Tracks to Potiki

With regard to Louise Erdrich’s Tracks, in lieu of repeating much of the same reflections from previous entries I’ll simply say that I greatly enjoyed and highly recommend her novel. It’s wonderfully dark and weaves together bits of Chippewa tradition, struggle on the reservation, and the threat of losing future generations to the settler society and culture in the early 1900s.

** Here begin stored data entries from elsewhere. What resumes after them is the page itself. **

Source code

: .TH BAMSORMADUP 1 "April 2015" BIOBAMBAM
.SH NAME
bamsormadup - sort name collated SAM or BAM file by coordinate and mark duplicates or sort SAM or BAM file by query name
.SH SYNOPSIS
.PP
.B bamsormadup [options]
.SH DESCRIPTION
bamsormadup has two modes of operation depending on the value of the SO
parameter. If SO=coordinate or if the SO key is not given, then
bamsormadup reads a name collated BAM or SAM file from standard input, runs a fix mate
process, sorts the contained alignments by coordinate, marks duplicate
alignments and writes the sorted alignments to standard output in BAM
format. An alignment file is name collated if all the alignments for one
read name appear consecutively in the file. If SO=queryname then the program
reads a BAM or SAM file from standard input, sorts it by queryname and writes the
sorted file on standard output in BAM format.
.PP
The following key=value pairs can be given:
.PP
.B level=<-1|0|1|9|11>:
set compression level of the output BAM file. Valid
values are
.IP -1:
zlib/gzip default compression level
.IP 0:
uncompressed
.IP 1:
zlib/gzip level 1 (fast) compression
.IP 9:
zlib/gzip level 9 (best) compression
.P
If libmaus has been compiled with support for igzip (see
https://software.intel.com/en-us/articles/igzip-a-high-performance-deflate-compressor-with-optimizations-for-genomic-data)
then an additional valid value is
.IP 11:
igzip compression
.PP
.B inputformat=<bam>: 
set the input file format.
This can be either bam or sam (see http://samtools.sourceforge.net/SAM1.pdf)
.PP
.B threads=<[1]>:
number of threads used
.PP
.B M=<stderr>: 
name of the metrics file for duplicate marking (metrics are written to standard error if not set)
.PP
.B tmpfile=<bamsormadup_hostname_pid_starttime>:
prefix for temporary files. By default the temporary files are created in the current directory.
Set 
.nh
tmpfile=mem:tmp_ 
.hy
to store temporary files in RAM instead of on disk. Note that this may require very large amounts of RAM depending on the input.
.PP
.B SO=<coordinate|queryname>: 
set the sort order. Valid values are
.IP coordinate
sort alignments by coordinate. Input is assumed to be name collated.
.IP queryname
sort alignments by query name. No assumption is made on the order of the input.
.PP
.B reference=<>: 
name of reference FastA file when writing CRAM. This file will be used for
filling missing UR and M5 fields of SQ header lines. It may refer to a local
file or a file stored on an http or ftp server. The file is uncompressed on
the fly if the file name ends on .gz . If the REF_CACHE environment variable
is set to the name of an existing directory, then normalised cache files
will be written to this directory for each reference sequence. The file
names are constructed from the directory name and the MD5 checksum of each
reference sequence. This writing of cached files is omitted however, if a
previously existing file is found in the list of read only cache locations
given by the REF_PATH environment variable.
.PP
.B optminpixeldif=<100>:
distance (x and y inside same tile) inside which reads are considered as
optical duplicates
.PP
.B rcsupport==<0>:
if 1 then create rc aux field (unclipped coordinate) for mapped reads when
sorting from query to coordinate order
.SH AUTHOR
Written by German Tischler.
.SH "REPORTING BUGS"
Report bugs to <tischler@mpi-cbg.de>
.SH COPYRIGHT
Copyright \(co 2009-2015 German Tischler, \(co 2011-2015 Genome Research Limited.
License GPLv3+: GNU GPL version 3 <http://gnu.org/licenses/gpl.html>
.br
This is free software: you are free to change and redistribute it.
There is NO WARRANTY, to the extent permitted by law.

For Patricia Grace’s novel Potiki, I feel similarly. Though, I must say one of the greatest parts for me was how relationship was described between the people and the trees used for whakairo. The figures molded by the carver “developed first in the forest, in the tree wombs, but depended on the master with his karakia and his tools, his mind and his heart, his breath and his strangeness, to bring them to other birth….It is as though a child brings about the birth of a parent, because that which comes from under the master’s hand is older than he is, is already ancient”(11-12). The person and the tree can through each other, come to another kind of connection and existence with each other. The trees become a profound grounding medium through which connection to ancestors is honored; given the depth of life and history within those oldest trees, it is among the most beautiful of ways to honor the relationship between the land (as creative origin), its people, and those gone before. When Mary carefully cleans each wooden poupou, she places her face and body against them, and she and the tipuna hold each other and listen to the other’s heart – places of sounds and silence.